Les scientifiques avaient jusqu'alors supposé que la douleur et l'inflammation étaient deux processus différents qui se produisaient indépendamment l'un de l'autre. «Mais maintenant, nous avons pu prouver de manière concluante que les neurones responsables des sensations de douleur peuvent également générer une réponse immunitaire inflammatoire», explique Clifford Woolf. Comme l'expliquent les chercheuses et chercheurs dans leur article, ces résultats pourraient éventuellement ouvrir la voie à de nouvelles approches dans des domaines tels que le traitement de la douleur chronique ou de l'inflammation persistante.

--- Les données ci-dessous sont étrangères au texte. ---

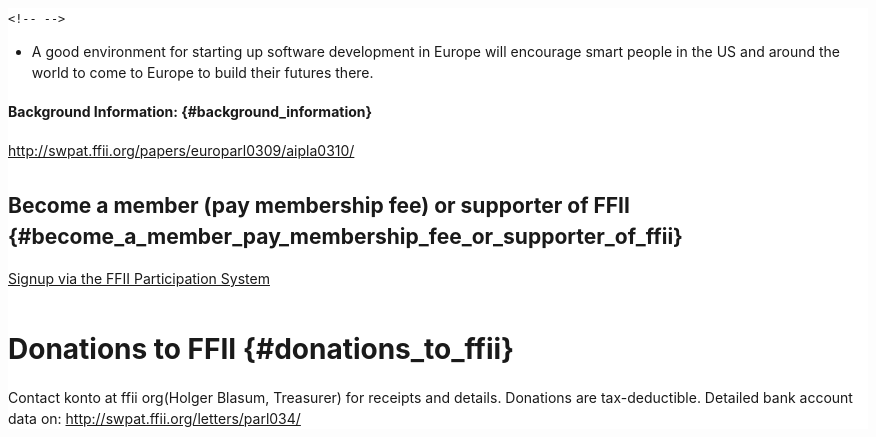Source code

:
 ```{=html}
<!-- -->
```
-   A good environment for starting up software development in Europe
    will encourage smart people in the US and around the world to come
    to Europe to build their futures there.

#### Background Information: {#background_information}

<http://swpat.ffii.org/papers/europarl0309/aipla0310/>

## Become a member (pay membership fee) or supporter of FFII {#become_a_member_pay_membership_fee_or_supporter_of_ffii}

[Signup via the FFII Participation
System](http://aktiv.ffii.org/?m=n&l=en "wikilink")

# Donations to FFII {#donations_to_ffii}

Contact konto at ffii org(Holger Blasum, Treasurer) for receipts and
details. Donations are tax-deductible. Detailed bank account data on:
<http://swpat.ffii.org/letters/parl034/>
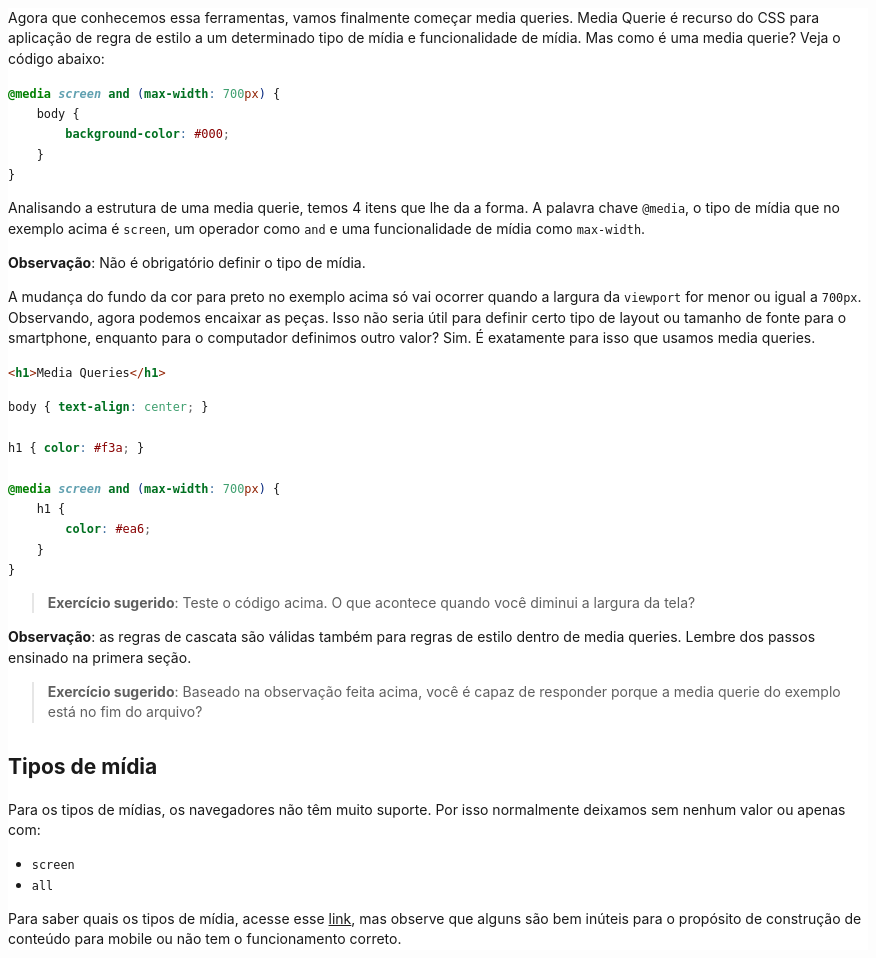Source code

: Agora que conhecemos essa ferramentas, vamos finalmente começar media queries. Media Querie é recurso do CSS para aplicação de regra de estilo a um determinado tipo de mídia e funcionalidade de mídia. Mas como é uma media querie? Veja o código abaixo:

```css
@media screen and (max-width: 700px) {
	body {
		background-color: #000;
	}
}
```

Analisando a estrutura de uma media querie, temos 4 itens que lhe da a forma. A palavra chave `@media`, o tipo de mídia que no exemplo acima é `screen`, um operador como `and` e uma funcionalidade de mídia como `max-width`. 

**Observação**: Não é obrigatório definir o tipo de mídia.

A mudança do fundo da cor para preto no exemplo acima só vai ocorrer quando a largura da `viewport` for menor ou igual a `700px`. Observando, agora podemos encaixar as peças. Isso não seria útil para definir certo tipo de layout ou tamanho de fonte para o smartphone, enquanto para o computador definimos outro valor? Sim. É exatamente para isso que usamos media queries.

```html
<h1>Media Queries</h1>
```

```css
body { text-align: center; }

h1 { color: #f3a; }

@media screen and (max-width: 700px) {
	h1 {
		color: #ea6;
	}
}
```

> **Exercício sugerido**:
> Teste o código acima. O que acontece quando você diminui a largura da tela?

**Observação**: as regras de cascata são válidas também para regras de estilo dentro de media queries. Lembre dos passos ensinado na primera seção.

> **Exercício sugerido**:
> Baseado na observação feita acima, você é capaz de responder porque a media querie do exemplo está no fim do arquivo?

## Tipos de mídia

Para os tipos de mídias, os navegadores não têm muito suporte. Por isso normalmente deixamos sem nenhum valor ou apenas com:
- `screen`
- `all`

Para saber quais os tipos de mídia, acesse esse [link](http://cssmediaqueries.com/what-are-css-media-queries.html), mas observe que alguns são bem inúteis para o propósito de construção de conteúdo para mobile ou não tem o funcionamento correto.
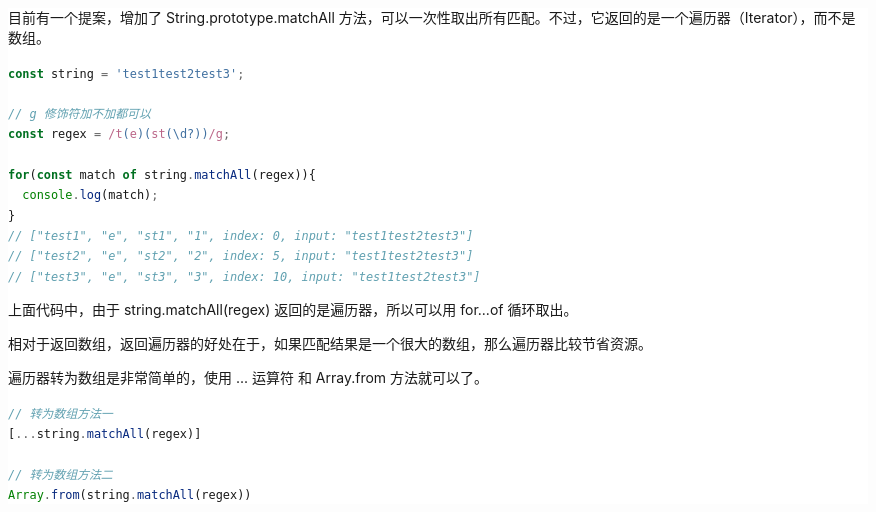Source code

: 目前有一个提案，增加了 String.prototype.matchAll 方法，可以一次性取出所有匹配。不过，它返回的是一个遍历器（Iterator），而不是数组。

``` js
const string = 'test1test2test3';

// g 修饰符加不加都可以
const regex = /t(e)(st(\d?))/g;

for(const match of string.matchAll(regex)){
  console.log(match);
}
// ["test1", "e", "st1", "1", index: 0, input: "test1test2test3"]
// ["test2", "e", "st2", "2", index: 5, input: "test1test2test3"]
// ["test3", "e", "st3", "3", index: 10, input: "test1test2test3"]
```

上面代码中，由于 string.matchAll(regex) 返回的是遍历器，所以可以用 for...of 循环取出。

相对于返回数组，返回遍历器的好处在于，如果匹配结果是一个很大的数组，那么遍历器比较节省资源。

遍历器转为数组是非常简单的，使用 ... 运算符 和 Array.from 方法就可以了。

``` js
// 转为数组方法一
[...string.matchAll(regex)]

// 转为数组方法二
Array.from(string.matchAll(regex))
```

La valeur de l'électronique pour la santé

Qiuting Huang estime que le génie électrique jouera un rôle de plus en plus important dans la santé humaine à l'avenir. Il met en avant le terme «électroceutique» - une combinaison d'électronique et de produits pharmaceutiques - qui fait déjà l'objet de discussions entre expert·es. Mais il souligne également qu'à une époque où de larges pans de l'humanité disposent de smartphones très sophistiqués mais abordables, il est malheureusement facile d'oublier que les progrès en électrotechnique ne sont le fruit que d'efforts considérables. «Ce travail de développement minutieux et soigné est souvent sous-estimé", explique-t-il.